If there’s one issue other than just strand rate, it’s the fact that Williams allowed four home runs after the All-Star break in a span of 18 days. All of them were changeups to left-handed hitters that were poorly located either up, or dropped into a lefty’s typical wheelhouse thigh-high on the inner third. Again, the difficulty with relievers is that these samples are extremely small, but Williams then went from August 8 to the end of the season without allowing another home run. He did however have one miserable appearances against the Houston Astros in which he gave up three walks and four earned runs.
So, this all seems to come back a few short bouts of poor command to a level we’ve rarely seen from Devin Williams in his major league career. The stuff looks as good as it ever did. Most teams would be willing to bank that he’ll get back on track, particularly teams that are good at working with pitchers on their mechanics and command. Williams enormous extension, seven and a half feet on his fourseam fastball, probably does make him a bit prone to getting out of rhythm occasionally, but Chris Fetter and Robin Lund specialize in these kinds of fixes. The Tigers will no doubt be willing to bet that they can keep him on track, and the immediate amount of interest in Williams says that most other contenders around the league aren’t particularly concerned about it either.

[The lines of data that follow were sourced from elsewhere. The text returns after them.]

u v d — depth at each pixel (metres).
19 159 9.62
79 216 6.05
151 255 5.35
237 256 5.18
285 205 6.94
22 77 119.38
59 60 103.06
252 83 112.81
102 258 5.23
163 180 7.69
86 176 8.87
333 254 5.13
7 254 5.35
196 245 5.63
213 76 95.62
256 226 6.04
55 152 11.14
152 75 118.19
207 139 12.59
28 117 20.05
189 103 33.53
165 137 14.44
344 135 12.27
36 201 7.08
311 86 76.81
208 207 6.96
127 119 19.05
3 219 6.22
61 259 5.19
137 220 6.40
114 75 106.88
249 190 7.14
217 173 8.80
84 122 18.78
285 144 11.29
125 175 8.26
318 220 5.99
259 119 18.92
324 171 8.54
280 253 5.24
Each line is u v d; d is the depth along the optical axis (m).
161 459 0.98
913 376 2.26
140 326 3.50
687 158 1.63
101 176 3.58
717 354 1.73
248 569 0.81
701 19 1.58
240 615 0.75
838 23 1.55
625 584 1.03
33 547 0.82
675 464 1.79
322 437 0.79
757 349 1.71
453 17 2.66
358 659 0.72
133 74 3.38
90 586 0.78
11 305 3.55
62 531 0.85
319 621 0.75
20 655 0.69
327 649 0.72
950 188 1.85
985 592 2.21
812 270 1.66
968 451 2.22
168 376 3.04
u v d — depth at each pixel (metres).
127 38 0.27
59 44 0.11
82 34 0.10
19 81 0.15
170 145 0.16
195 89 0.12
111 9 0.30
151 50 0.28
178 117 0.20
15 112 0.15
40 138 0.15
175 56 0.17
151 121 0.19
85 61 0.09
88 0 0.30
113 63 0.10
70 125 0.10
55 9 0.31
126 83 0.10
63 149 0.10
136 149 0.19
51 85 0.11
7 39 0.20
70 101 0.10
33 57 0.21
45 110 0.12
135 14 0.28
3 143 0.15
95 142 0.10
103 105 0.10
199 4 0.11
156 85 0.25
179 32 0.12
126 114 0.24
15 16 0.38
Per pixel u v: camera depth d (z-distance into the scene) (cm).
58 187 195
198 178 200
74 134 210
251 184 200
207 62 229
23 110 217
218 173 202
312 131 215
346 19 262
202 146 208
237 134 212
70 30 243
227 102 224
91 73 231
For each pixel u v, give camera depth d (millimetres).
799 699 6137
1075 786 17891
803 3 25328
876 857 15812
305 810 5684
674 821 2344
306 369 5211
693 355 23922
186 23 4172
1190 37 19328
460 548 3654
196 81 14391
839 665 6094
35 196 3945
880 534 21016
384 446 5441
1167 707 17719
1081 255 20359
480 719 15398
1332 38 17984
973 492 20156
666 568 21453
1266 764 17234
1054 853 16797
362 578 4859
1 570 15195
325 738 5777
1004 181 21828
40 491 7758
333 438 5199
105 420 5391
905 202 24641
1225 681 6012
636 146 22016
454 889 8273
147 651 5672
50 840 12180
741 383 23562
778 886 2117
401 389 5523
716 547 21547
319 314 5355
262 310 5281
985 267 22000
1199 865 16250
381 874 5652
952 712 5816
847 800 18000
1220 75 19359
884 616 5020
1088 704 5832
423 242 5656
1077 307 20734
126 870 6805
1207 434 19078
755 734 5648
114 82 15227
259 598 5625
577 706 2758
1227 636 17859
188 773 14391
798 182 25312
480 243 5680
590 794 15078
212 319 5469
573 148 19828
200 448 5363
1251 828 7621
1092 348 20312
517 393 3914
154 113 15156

As such a volatile platform season probably suggests, contract projections for Williams are a bit all over the place. The crowdsourced readers of FanGraphs suggest 3 years for $42M total, their analyst guesses 2 years f0r $24M, and MLBTR’s team projects him for 4 years and $68M. Your best guess is as good as anyone else’s. Considering at least a half-dozen teams have been named specifically as interested with at least five additional unnamed teams supposedly in the market, he seems unlikely to come cheaply. Whether that’s a hefty, short-term pillow contract or a long-term commitment that treats 2025 like a blip, and not the start of a trend, is difficult to say from here.
Either way, Detroit will need to spend more than they have on any pitcher, starter or reliever, under Scott Harris to bring in Williams. If he bounces back to his pre-2025 form like most underlying stats expect, that might still be a bargain.